The NTUC and its affiliated unions must continue to remain a strong voice of our workers. The fee increase will put the NTUC and its affiliated unions on a sound and sustainable financial footing so that it can effectively protect and implement more programmes for the benefit of our workers.
The NTUC and its affiliated unions will be channeling all the additional collections into programmes and activities for its members.
2. We do not see the value of union membership and find it difficult to accept the increase.
Union members currently enjoy a host of benefits and privileges from the NTUC and its affiliated unions.
Although not many members can see or benefit directly from the union’s work and services, the union plays an important role at the workplace. The union is the collective voice of the workers, and ensures that workers are treated fairly. For the STU, we represent members on workplace issues by giving sound advice and providing representations when the need arises. Much of the work is done behind the scenes, because it is more effective to do so. (When negotiations are conducted publicly, it puts both sides on the defensive.) The STU also conducts a host of activities for our members as well as provide development courses for members’ professional upgrading.
Besides enjoying the collective strength of the union at the workplace, union members also enjoy many benefits and services provided by the NTUC and the NTUC cooperatives.
You can refer to the member’s handbook “Better Protection, More Help” for a better understanding. A copy has been sent to every union member.
3. How will the $1 collected be spent?
In accordance with the current arrangement between the NTUC and its affiliated unions, unions pay NTUC an affiliation fee based on 25% of the union membership fee.
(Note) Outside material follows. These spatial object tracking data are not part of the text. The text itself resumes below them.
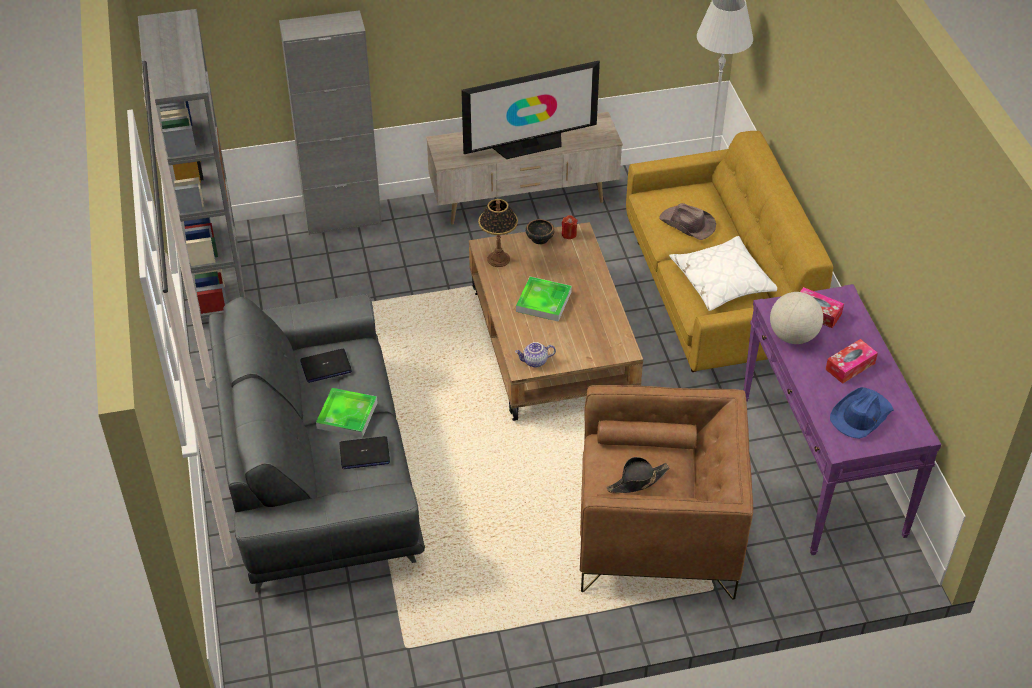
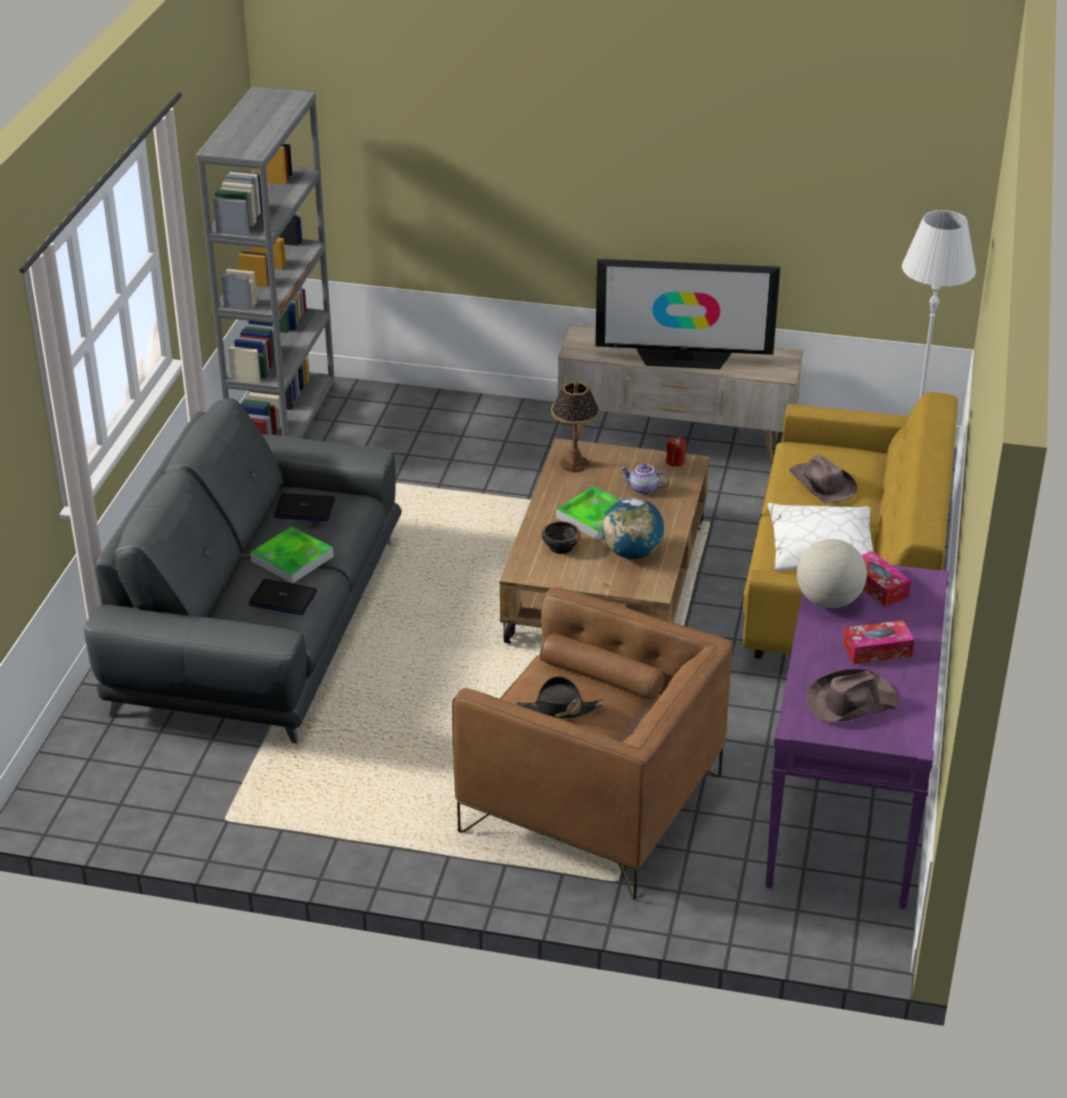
camera: 25 degrees right, 10 degrees down
(343, 219) = (459, 404): grey cabinet -> none
(535, 362) = (540, 571): teapot -> teapot (643, 489)
(539, 238) = (637, 457): bowl -> bowl (560, 547)
(590, 324) = (632, 553): none -> globe
(860, 415) = (850, 702): blue hat -> brown hat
That means that with the increase in membership fee of $1, 75% or $0.75 will go to the respective member’s union, while 25% or $0.25 will go to the NTUC.
As a result of the fee increase, the NTUC will collect an additional $3 per member per year, whereas the union will collect an additional $9 per member per year.
The NTUC will use the additional collections to provide members with more benefits and services, in particular the lower income and needy members. For a start, it will launch a $1.15 million “Back to School” project for the school-going children of union members. This project is in addition to the more than $1 million that the NTUC and its affiliated unions have been giving for education grants, bursaries and scholarships for the children of union members in 2004.
As for the STU, we are currently studying the feasibility of enhancing our members’ welfare and medical benefits. This is one of the ways that the additional $1 fee increase will be utilized.
Last but not least, the STU will continue with our array of membership programmes and activities. Meanwhile, we will also explore new niche areas of growth so as to provide optimum benefit for our members.